Thread overview
How to set constant value to environment variable at compile time?
Dec 10, 2018
Narxa
Dec 10, 2018
Neia Neutuladh
Dec 10, 2018
Narxa
Dec 10, 2018
aliak
Dec 10, 2018
Neia Neutuladh
December 10, 2018
Hello, people!

I would like to have a constant with the value of some environment variable that is defined at compile time.

In FreePascal, it can be done by defining it in source as:

VALUE_OF_SOMETHING = {$I %SOMETHING%};

And I can call the compiler with (bash):

SOMETHING='Anything' export SOMETHING; <compiler> <flags>

And it will automatically assign VALUE_OF_SOMETHING to 'Anything'.


In GCC C compiler, the solution I found was more complicated but it worked.

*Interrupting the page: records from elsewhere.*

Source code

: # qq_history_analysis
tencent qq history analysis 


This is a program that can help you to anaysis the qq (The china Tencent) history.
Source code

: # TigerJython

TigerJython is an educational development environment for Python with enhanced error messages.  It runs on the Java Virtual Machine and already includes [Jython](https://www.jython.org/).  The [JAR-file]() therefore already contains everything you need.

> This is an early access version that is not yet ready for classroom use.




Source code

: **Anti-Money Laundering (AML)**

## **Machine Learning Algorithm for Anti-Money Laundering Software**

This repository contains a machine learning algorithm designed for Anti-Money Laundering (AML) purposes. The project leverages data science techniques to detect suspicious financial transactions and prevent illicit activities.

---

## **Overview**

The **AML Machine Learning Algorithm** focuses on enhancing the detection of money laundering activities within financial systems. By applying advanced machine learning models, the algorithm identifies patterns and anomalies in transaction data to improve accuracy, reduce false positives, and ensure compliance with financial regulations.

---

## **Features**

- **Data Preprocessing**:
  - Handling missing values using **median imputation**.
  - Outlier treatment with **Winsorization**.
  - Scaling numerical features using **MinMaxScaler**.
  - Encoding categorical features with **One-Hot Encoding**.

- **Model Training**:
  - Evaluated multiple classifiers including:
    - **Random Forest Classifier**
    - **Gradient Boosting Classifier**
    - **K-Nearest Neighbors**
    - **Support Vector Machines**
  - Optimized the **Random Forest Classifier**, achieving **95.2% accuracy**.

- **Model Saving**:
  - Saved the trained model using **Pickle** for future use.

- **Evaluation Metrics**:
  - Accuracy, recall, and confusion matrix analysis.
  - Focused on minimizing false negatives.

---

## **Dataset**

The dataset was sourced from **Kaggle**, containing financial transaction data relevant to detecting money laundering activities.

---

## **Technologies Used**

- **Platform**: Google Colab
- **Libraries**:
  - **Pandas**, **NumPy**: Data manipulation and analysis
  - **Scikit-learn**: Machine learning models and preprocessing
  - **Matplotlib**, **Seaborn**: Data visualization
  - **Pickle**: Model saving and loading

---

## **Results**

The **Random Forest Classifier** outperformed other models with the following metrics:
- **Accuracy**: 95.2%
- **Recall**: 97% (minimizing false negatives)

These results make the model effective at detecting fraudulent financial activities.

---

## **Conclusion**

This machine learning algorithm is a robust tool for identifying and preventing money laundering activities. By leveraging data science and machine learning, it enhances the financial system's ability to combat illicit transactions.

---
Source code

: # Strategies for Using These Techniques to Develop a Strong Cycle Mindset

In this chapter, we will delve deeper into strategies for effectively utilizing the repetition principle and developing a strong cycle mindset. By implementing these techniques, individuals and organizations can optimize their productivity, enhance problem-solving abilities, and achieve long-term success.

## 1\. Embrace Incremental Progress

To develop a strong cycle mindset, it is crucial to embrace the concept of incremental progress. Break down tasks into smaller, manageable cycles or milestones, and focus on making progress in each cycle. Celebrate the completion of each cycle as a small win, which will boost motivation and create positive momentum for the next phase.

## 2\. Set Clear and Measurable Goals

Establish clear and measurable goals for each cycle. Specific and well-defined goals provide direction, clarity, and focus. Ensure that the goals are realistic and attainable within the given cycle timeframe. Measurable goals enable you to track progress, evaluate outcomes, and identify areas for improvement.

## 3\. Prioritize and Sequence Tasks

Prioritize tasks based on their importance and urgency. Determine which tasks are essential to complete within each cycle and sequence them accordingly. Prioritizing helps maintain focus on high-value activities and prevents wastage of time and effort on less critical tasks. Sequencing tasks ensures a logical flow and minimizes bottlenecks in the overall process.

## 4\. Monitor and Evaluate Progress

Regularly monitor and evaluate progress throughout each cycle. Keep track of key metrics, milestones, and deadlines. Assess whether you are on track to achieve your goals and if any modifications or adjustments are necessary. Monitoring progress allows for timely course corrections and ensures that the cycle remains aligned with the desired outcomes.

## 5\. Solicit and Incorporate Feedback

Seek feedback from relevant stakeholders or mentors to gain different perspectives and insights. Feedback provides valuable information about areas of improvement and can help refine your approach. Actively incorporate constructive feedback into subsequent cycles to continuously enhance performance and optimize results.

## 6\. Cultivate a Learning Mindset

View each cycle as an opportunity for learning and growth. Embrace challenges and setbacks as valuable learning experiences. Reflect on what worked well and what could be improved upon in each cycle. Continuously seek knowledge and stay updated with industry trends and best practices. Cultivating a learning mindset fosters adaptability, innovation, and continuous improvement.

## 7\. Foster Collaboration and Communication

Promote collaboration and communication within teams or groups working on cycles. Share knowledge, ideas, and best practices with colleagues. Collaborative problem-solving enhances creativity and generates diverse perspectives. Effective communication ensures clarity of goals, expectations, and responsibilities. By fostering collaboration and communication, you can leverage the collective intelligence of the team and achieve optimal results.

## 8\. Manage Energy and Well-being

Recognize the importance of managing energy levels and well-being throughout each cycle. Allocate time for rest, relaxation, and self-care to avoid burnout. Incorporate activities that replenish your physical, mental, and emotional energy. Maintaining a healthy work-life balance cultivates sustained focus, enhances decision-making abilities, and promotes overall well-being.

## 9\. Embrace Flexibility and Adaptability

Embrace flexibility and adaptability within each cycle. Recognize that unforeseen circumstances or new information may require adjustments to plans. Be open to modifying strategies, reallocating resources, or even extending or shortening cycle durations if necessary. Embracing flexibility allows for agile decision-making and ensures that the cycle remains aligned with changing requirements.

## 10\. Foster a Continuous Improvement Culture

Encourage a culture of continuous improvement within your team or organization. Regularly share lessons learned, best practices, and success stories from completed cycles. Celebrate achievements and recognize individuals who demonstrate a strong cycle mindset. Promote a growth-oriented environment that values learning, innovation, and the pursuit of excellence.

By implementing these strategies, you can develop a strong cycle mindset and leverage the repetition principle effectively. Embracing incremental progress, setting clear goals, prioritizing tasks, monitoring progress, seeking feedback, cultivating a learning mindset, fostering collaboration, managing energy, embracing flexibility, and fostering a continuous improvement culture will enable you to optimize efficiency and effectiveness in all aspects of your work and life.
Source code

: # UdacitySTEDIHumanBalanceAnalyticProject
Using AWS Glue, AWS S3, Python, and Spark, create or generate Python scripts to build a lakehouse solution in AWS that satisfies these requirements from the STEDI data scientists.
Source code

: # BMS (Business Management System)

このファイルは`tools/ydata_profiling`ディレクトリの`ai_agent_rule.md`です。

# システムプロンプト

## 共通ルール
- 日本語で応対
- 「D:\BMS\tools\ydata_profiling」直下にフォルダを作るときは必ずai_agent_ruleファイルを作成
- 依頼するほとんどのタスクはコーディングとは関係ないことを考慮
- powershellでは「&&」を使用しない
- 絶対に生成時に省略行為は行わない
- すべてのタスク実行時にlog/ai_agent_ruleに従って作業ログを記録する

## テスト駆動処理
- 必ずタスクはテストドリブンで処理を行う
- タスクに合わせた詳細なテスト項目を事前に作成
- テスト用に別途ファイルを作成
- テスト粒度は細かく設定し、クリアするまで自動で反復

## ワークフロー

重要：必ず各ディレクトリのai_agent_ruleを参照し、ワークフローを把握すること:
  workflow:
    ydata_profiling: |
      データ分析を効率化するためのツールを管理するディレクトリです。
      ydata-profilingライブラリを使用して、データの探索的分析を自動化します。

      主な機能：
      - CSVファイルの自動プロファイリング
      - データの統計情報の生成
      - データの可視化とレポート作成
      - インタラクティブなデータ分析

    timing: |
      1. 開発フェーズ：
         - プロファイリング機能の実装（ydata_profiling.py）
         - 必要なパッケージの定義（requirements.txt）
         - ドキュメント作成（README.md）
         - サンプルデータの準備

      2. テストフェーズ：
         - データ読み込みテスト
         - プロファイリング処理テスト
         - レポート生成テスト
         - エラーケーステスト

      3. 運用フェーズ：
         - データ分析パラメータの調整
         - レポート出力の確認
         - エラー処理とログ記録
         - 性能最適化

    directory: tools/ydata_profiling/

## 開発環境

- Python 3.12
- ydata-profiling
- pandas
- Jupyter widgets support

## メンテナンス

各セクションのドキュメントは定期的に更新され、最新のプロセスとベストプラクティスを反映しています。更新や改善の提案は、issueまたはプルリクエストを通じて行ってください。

I had to explicitly define the environment variable when calling the compiler with:

gcc <flags> -DSOMETHING=\""Anything"\" -o <output> <source_file>


Now, I would like to do that with the 'dmd' compiler.

I know I could possibly use 'gdc' to achieve that but I want to use the 'dmd' compiler.

Is it possible to do that such a thing or through source or any other means?


Thank you!
December 10, 2018
On Mon, 10 Dec 2018 11:08:23 +0000, Narxa wrote:
> Hello, people!
> 
> I would like to have a constant with the value of some environment variable that is defined at compile time.

In your build script, echo the environment variable into a file. Then import() that file and use the value.

> I know I could possibly use 'gdc' to achieve that but I want to use the 'dmd' compiler.

Defining variables like that is a language-level feature. gdc supports exactly the same options as dmd.
December 10, 2018
On Monday, 10 December 2018 at 11:08:23 UTC, Narxa wrote:
> Hello, people!
>
> I would like to have a constant with the value of some environment variable that is defined at compile time.
>
> In FreePascal, it can be done by defining it in source as:
>
> VALUE_OF_SOMETHING = {$I %SOMETHING%};
>
> And I can call the compiler with (bash):
>
> SOMETHING='Anything' export SOMETHING; <compiler> <flags>
>
> And it will automatically assign VALUE_OF_SOMETHING to 'Anything'.
>
>
> In GCC C compiler, the solution I found was more complicated but it worked.
>
> I had to explicitly define the environment variable when calling the compiler with:
>
> gcc <flags> -DSOMETHING=\""Anything"\" -o <output> <source_file>
>
>
> Now, I would like to do that with the 'dmd' compiler.
>
> I know I could possibly use 'gdc' to achieve that but I want to use the 'dmd' compiler.
>
> Is it possible to do that such a thing or through source or any other means?
>
>
> Thank you!

I don't know if it's possible but one way to do it would be to use the -J switch and give it a config file that has contents:

VAR1=Value1
VAR2=Value2

And then in source code:

immutable config = import("config");
mixin(parseConfig);

string parseConfig(string str) {
  string ret;
  foreach (line; str.split("\n")) {
    auto parts = line.split("=");
    ret ~= `string ` ~ parts[0] ~ ` = "` parts[2] `";`;
  }
  return ret;
}

You can also echo out the config file with bash or something

Cheers,
- Ali

December 10, 2018
On Monday, 10 December 2018 at 17:47:37 UTC, Neia Neutuladh wrote:
> On Mon, 10 Dec 2018 11:08:23 +0000, Narxa wrote:
>> Hello, people!
>> 
>> I would like to have a constant with the value of some environment variable that is defined at compile time.
>
> In your build script, echo the environment variable into a file. Then import() that file and use the value.
>
>> I know I could possibly use 'gdc' to achieve that but I want to use the 'dmd' compiler.
>
> Defining variables like that is a language-level feature. gdc supports exactly the same options as dmd.

It worked!

Thank you very much!
December 10, 2018
On Mon, 10 Dec 2018 17:58:32 +0000, aliak wrote:
> string parseConfig(string str) {
>    string ret;
>    foreach (line; str.split("\n")) {
>      auto parts = line.split("=");
>      ret ~= `string ` ~ parts[0] ~ ` = "` parts[2] `";`;
>    }
>    return ret;
> }

That works as long as none of the environment variable values contain a double quote or a newline character.